Flow Cytometry Analysis
We applied three markers to flow cytometry (FCM): CD146-fluorescein isothiocyanate (FITC), nestin-phycoerythrin (PE), and NG2-PE to assess and sort the pericyte component of cultured mouse WAT adipocytes. Cells were collected from culture dishes using trypsin ethylenediaminetetraacetic acid (EDTA), fixed in 4% paraformaldehyde at pH 7.4, and dissolved in PBS. For FCM, a single cell was treated with the appropriate primary antibodies for 30 min and then rinsed with PBS supplemented with 1% FBS. After washing twice to remove the primary antibody, samples were re-incubated with an FITC- or PE-conjugated secondary antibody (Invitrogen, USA) at a dilution of 1:500 for 20 min. Prior to initiating FCM, cells were washed twice more with wash buffer. FCM was performed using FACSCalibur (Beckman Coulter, California, USA) (25).
Vascular Tube Formation
A Matrigel matrix (Corning, USA) was thawed on a 24-well plate. After 1 h at ambient temperature, the coated 24-well plate was placed in an incubator at 37°C with a humidified environment of 5% CO2 for 1–2 h prior to plating. Each well contained 300 μl of the human umbilical vein endothelial cells (HUVECs) and pericytes (10:1 ratio) cell suspension in the VascuNet Basal Assay Medium (ESI BIO, USA) (26).
Wound Healing Assay
Cell migration was determined using a wound healing test. Clear lines were formed using a sterile 200 μl pipette tip after cells were planted at the same density per well for 12 and 24 h. The cells were then grown continuously for 12–24 h in media supplemented with 5% FBS. At 0, 12, and 24 h following initiation of the wound, photomicrographs with the scratches were taken at prefixed positions. ImageJ was used to determine the migration distance. Each experiment was conducted a minimum of three times. In each scenario, the mean was calculated as the average of the experimental repetitions (27).
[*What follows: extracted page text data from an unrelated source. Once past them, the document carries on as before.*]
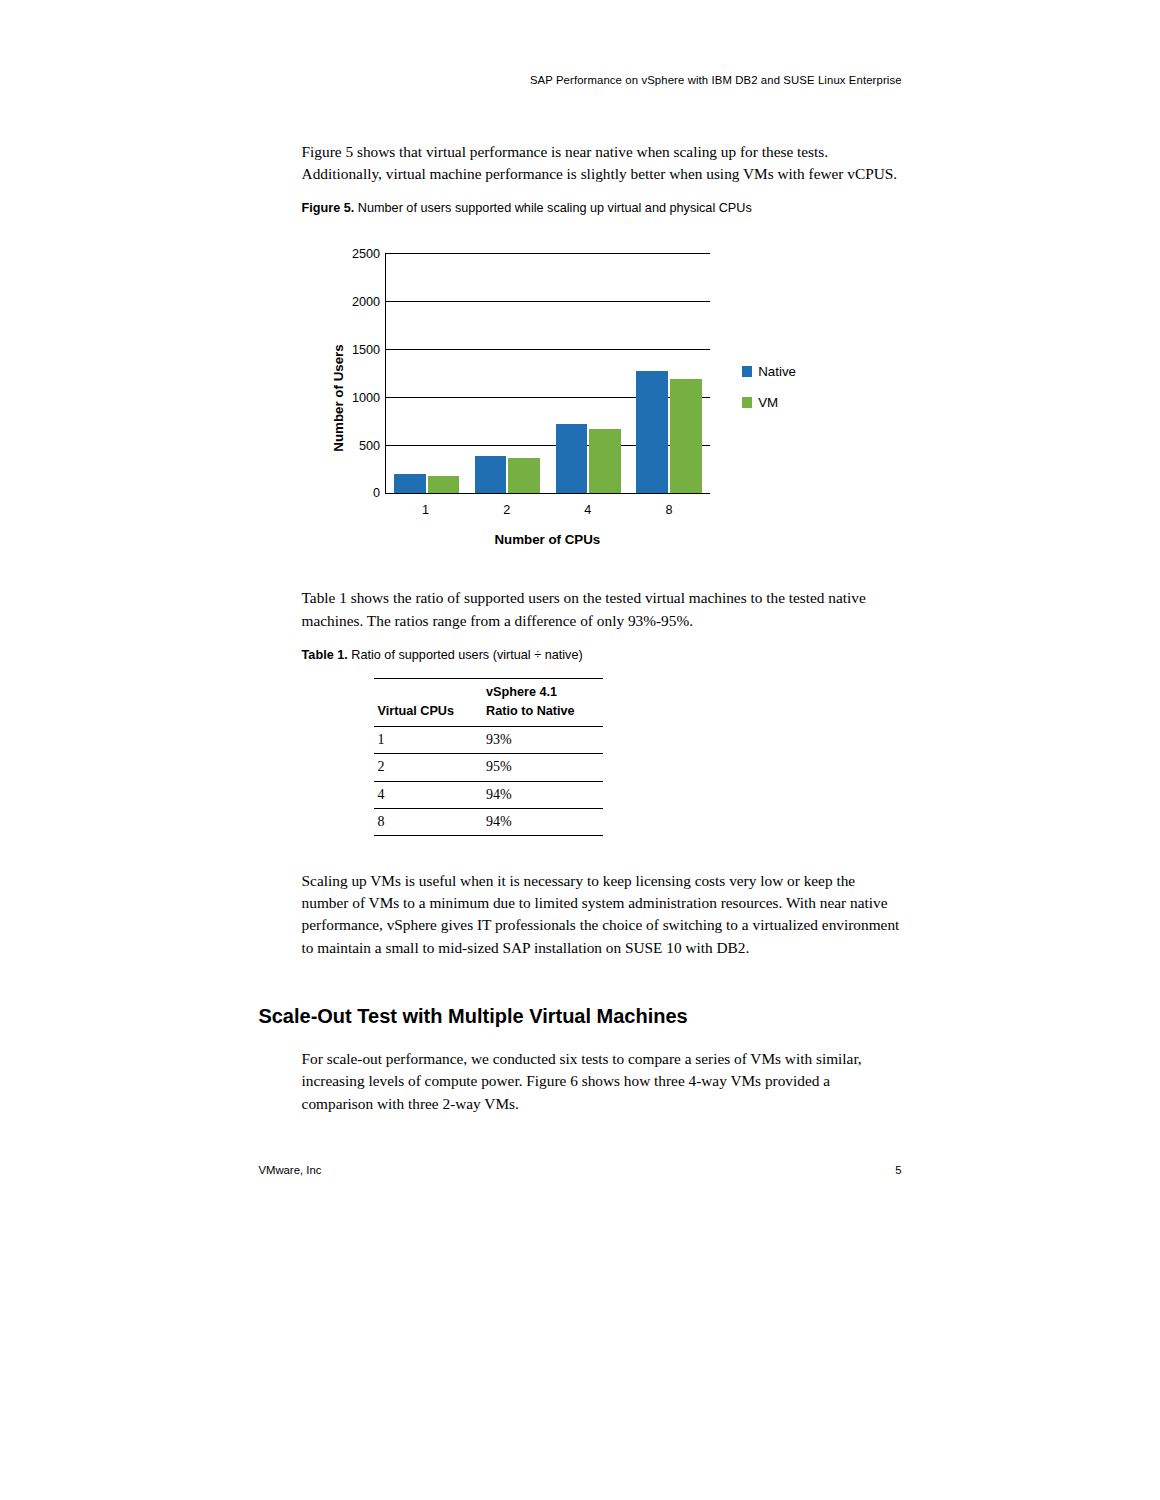SAP Performance on vSphere with IBM DB2 and SUSE Linux Enterprise
Figure 5 shows that virtual performance is near native when scaling up for these tests. Additionally, virtual machine performance is slightly better when using VMs with fewer vCPUS.
Figure 5. Number of users supported while scaling up virtual and physical CPUs
Number of Users
2500
2000
1500
1000
500
0
1248
Number of CPUs
Native
VM
Table 1 shows the ratio of supported users on the tested virtual machines to the tested native machines. The ratios range from a difference of only 93%-95%.
Table 1. Ratio of supported users (virtual ÷ native)
| Virtual CPUs | vSphere 4.1 Ratio to Native |
| --- | --- |
| 1 | 93% |
| 2 | 95% |
| 4 | 94% |
| 8 | 94% |
Scaling up VMs is useful when it is necessary to keep licensing costs very low or keep the number of VMs to a minimum due to limited system administration resources. With near native performance, vSphere gives IT professionals the choice of switching to a virtualized environment to maintain a small to mid-sized SAP installation on SUSE 10 with DB2.
Scale-Out Test with Multiple Virtual Machines
For scale-out performance, we conducted six tests to compare a series of VMs with similar, increasing levels of compute power. Figure 6 shows how three 4-way VMs provided a comparison with three 2-way VMs.
VMware, Inc 5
Diabetes Induction and Animal Monitoring
For 5 days, mice were intraperitoneally injected with a single high dose of 50 mg/kg of streptozotocin (STZ). Shock fatalities were reduced by substituting 5% sucrose water for drinking water. The tail was pricked with a lancet to draw blood. After 2 weeks of STZ, body weight and blood glucose levels were examined daily until a diabetic condition was confirmed. Diabetic mice were defined as those with a glucose level of more than 300 mg/dl. Mice that had a successful course following diabetes induction were then assigned to investigations.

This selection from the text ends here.